After the empty shopping center was acquired and under one hundred percent public ownership, the city considered several options for revitalization and re-use as well as demolition. They ultimately settled on a plan for partial demolition of the vacant retail center to pave the way for a new mixed-use development and permanent centralized iconic park in the heart of the area targeted for clustering dense infill.

Prior to the mall’s demolition, the CDDC had already began to transform the former flagship Lazarus store into a mix of office, cultural, retail and restaurant space. Today, the 700,000 square foot former department store is home to a mix of tenants that employ a combined 2,000 workers. After a public sale of interior assets, demolition of much of the mall, excluding the former Lazarus Building and a large parking garage, started in late 2009. Two thirds of the cleared land was then immediately developed into a $25 million active public park called Columbus Commons. Intended to be a park that offered something for everyone, its list of interactive amenities include gardens, a hand carved carousel, two restaurants, manicured lawns and a performing arts pavilion.

Conceptual plan for Columbus Commons (CDDC)

The remaining third of the property was then reserved for high density, mixed-use infill development by the private sector. Highpoint on Columbus Commons, a $50 million project featuring 301 residential units and 23,000 square feet of street level retail was completed in 2013. It was followed by 250 High, a $50 million, 12-story project with 121 apartments and 136,000 square feet of retail situated on a former 0.76 acre parking lot. 80 on the Commons, the final phase of development around Columbus Commons, was completed in 2018. This $60 million, 12-story project includes street-level retail, five stories of offices and six levels of residential units.
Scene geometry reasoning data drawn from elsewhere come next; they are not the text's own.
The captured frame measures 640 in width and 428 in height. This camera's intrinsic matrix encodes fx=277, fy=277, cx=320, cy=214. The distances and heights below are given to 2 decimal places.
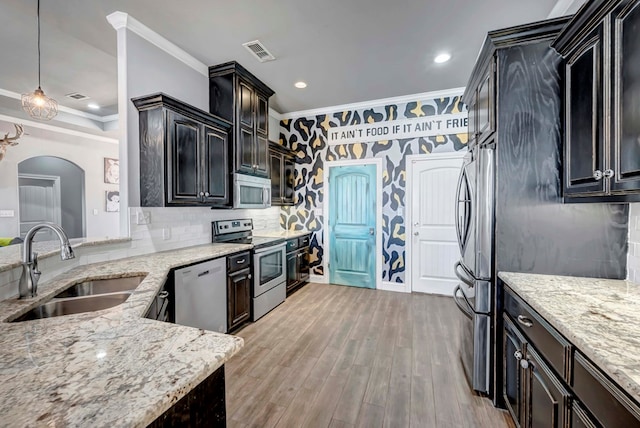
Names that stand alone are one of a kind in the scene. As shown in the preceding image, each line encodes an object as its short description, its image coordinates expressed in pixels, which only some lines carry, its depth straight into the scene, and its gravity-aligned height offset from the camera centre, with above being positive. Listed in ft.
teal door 14.56 -0.77
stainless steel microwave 10.39 +0.81
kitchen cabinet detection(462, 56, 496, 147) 6.13 +2.70
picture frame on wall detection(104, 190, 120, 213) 20.01 +0.81
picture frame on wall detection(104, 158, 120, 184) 19.86 +3.02
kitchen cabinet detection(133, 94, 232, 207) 7.89 +1.77
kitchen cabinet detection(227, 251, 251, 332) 9.18 -2.71
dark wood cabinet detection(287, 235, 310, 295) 13.44 -2.65
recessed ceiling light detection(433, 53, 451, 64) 9.89 +5.56
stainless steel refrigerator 5.48 +0.17
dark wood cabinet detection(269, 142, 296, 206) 13.89 +1.99
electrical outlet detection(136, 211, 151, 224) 8.34 -0.16
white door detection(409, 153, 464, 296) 13.24 -0.61
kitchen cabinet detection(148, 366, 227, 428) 2.23 -1.73
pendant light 9.39 +3.76
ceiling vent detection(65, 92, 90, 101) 13.83 +5.90
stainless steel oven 10.53 -2.73
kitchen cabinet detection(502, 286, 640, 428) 2.75 -2.21
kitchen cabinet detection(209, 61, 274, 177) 10.48 +4.13
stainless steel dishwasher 7.25 -2.39
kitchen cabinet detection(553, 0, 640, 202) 3.77 +1.69
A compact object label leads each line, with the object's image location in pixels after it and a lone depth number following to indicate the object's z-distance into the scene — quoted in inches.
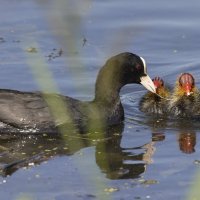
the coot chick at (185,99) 756.6
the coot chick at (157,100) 775.7
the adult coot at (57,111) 698.2
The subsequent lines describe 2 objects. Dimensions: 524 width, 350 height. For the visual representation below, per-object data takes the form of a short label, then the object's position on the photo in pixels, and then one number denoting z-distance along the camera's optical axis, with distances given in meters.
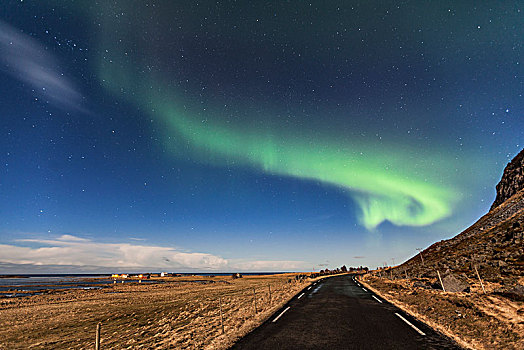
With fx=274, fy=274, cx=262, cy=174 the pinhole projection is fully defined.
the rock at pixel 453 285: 23.14
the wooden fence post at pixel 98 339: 6.93
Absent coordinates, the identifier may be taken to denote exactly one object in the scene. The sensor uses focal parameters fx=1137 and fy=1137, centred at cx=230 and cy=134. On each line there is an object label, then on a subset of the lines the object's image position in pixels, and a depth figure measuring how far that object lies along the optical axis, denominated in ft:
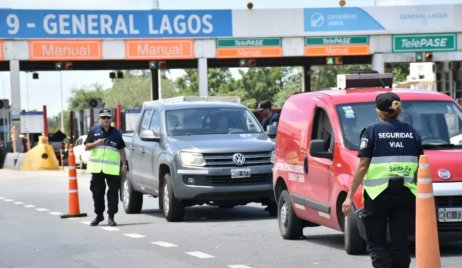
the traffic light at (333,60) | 169.17
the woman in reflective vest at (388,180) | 29.25
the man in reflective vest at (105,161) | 57.21
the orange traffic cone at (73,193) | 61.57
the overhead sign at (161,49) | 155.99
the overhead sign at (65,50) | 152.56
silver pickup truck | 57.52
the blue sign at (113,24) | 150.71
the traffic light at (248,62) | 167.30
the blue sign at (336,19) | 161.38
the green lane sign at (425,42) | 164.45
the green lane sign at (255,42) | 160.25
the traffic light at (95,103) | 173.06
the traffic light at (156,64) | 163.94
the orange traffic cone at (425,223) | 28.27
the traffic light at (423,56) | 165.27
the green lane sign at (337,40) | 162.09
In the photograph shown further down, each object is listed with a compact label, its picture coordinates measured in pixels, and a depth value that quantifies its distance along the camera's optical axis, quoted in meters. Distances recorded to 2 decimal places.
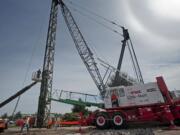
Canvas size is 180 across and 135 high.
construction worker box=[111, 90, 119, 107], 11.33
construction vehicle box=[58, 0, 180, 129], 10.14
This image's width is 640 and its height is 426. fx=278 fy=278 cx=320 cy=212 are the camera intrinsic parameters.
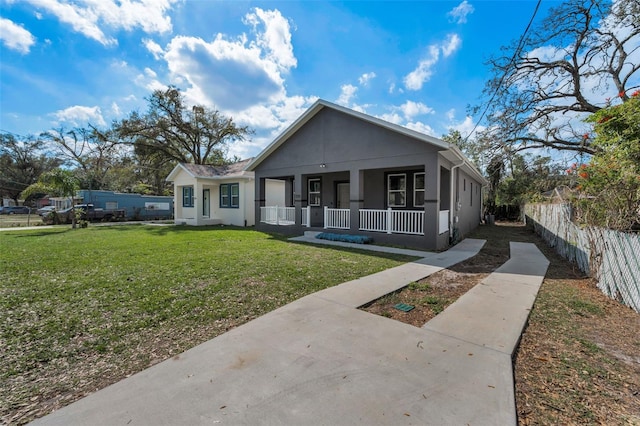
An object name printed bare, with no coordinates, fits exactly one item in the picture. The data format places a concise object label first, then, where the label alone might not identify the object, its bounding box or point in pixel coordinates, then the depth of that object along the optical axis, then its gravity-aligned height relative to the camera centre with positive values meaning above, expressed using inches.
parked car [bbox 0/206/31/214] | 1427.2 -39.5
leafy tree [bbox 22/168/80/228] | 600.7 +40.5
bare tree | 492.1 +259.5
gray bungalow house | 366.9 +39.3
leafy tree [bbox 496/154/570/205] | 780.7 +74.0
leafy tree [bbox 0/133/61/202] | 1552.7 +234.0
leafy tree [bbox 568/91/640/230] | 173.0 +21.5
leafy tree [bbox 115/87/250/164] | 950.4 +264.6
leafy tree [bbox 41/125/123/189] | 1341.9 +223.1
All developments took advantage of the former mall’s parking garage. Overall, within six years of the opening of Columbus Commons, more than $400 million in new private investment had been attracted in the immediate area, making the city’s 2002 vision of clustering, complementing uses within a compact setting a quick reality.

The dramatic transformation from a desolate mall into a premier mixed-used neighborhood would not have quickly materialized if not for a well thought out plan, public input, and financing being allocated before the bulldozers started. Here is a before and after transformation of Columbus Commons.
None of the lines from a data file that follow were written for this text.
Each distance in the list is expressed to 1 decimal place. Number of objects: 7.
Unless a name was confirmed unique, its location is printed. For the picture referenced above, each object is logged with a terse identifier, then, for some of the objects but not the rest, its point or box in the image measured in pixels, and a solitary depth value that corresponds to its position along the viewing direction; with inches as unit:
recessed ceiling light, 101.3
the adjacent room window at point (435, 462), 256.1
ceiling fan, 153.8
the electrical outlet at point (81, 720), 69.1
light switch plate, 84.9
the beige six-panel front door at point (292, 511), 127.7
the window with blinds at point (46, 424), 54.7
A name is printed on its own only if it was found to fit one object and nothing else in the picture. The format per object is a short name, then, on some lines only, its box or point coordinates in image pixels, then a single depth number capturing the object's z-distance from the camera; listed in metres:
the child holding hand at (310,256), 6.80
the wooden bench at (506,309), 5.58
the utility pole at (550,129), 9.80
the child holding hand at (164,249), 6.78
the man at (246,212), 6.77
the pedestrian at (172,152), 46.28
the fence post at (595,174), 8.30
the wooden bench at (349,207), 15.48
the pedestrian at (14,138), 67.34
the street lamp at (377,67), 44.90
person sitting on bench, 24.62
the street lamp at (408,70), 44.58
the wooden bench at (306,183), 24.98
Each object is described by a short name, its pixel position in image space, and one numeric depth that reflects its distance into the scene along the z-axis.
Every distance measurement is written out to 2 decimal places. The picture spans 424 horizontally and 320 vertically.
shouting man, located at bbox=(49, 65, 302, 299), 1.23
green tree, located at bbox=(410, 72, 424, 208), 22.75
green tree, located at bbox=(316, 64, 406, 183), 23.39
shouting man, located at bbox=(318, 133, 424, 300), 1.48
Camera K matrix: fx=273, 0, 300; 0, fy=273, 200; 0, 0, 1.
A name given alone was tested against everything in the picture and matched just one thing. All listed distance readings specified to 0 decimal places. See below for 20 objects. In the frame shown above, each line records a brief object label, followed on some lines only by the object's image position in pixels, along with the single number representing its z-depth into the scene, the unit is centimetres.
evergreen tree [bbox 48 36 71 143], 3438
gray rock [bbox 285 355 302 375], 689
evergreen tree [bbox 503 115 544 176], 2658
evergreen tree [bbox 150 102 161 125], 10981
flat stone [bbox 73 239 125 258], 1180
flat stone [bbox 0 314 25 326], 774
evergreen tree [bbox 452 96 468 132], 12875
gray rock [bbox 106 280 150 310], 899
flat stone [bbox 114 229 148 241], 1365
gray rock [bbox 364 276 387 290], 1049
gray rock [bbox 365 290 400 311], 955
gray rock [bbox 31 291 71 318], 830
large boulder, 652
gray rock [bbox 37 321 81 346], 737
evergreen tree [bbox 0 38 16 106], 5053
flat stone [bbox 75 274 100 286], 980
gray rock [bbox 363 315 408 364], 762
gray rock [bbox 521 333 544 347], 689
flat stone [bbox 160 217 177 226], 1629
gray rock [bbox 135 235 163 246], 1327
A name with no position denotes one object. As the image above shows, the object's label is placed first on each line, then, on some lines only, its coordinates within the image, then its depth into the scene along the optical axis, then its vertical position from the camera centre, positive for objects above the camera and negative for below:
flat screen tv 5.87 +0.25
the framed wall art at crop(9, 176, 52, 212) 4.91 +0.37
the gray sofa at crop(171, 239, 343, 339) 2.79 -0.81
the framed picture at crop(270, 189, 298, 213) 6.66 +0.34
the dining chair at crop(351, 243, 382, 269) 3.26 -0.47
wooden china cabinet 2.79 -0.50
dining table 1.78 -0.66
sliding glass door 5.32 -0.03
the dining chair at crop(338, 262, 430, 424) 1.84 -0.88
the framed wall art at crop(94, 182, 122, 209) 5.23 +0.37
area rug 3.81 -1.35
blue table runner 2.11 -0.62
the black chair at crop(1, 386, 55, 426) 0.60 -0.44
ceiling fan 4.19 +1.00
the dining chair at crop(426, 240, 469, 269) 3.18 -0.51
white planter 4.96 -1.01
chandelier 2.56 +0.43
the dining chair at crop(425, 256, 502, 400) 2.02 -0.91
Highpoint on Columbus Commons (Mike Field)

Learning from Columbus

Recent adaptive reuse and new infill development around Columbus Commons (CDDC)

The Columbus experience offers several applicable lessons for Jacksonville Mayor Lenny Curry and the Downtown Investment Authority. Here are a few items worth consideration.
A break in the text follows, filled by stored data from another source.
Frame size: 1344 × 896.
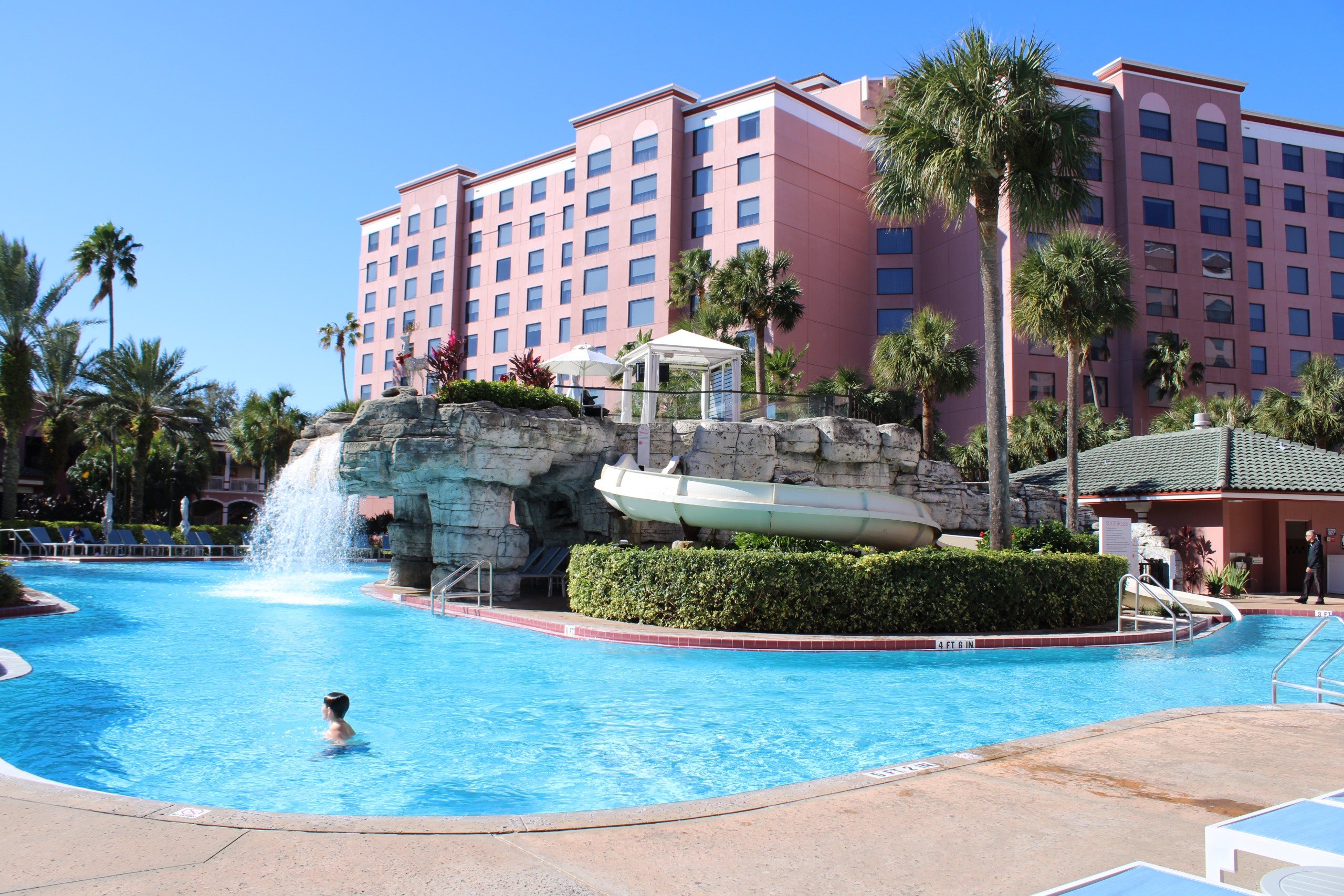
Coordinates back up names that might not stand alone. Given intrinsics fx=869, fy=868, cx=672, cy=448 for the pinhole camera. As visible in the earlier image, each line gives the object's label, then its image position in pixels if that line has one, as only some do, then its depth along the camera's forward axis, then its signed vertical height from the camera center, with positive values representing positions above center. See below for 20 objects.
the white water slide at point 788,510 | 16.39 -0.05
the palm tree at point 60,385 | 35.25 +4.61
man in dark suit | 19.81 -1.09
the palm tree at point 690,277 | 35.12 +9.23
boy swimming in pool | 7.61 -1.91
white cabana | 21.52 +3.75
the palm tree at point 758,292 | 30.66 +7.62
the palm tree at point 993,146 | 16.89 +7.24
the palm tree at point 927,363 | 26.97 +4.58
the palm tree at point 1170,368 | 39.03 +6.63
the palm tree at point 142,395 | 37.53 +4.44
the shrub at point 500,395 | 18.78 +2.36
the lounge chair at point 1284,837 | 2.70 -1.05
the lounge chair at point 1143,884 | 2.32 -1.02
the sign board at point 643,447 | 20.44 +1.36
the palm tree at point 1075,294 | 22.86 +5.76
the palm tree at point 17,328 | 31.91 +6.20
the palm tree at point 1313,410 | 30.14 +3.70
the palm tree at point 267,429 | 48.41 +3.83
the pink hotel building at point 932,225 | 40.09 +13.97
  1. Engage the community on the creation of a vision for Downtown Jacksonville. Without community buy-in and the ability to take advantage of the experience and knowledge of residents, business owners and those in various planning, architecture and engineering fields, the redevelopment is highly likely to fail.

  2. This isn’t the time or place for opinions and personal biases to immediately limit the city’s options for really hitting a home run with the redevelopment of an iconic site. Seriously vet the opportunities for adaptive reuse, selective demolition and full demolition and replacement of the existing structures, in a transparent manner according to the needs of the vision.

  3. Assuming the vetted plan includes a public component, make the financial commitment to immediately fund full construction of the public component of the proposed redevelopment plan. In other words, do the exact opposite of what’s currently taking place with the former City Hall Annex and County Courthouse sites and what has dragged on for decades with the Shipyards and former JEA Southside Generation properties. Find and allocate the money first.

  4. Unlike what has done with vacant city-owned properties like Snyder Memorial and 324 Broad Street, aggressively move forward with securing opportunities for the private component to get underway and back on the tax rolls prior to the completion of the public component.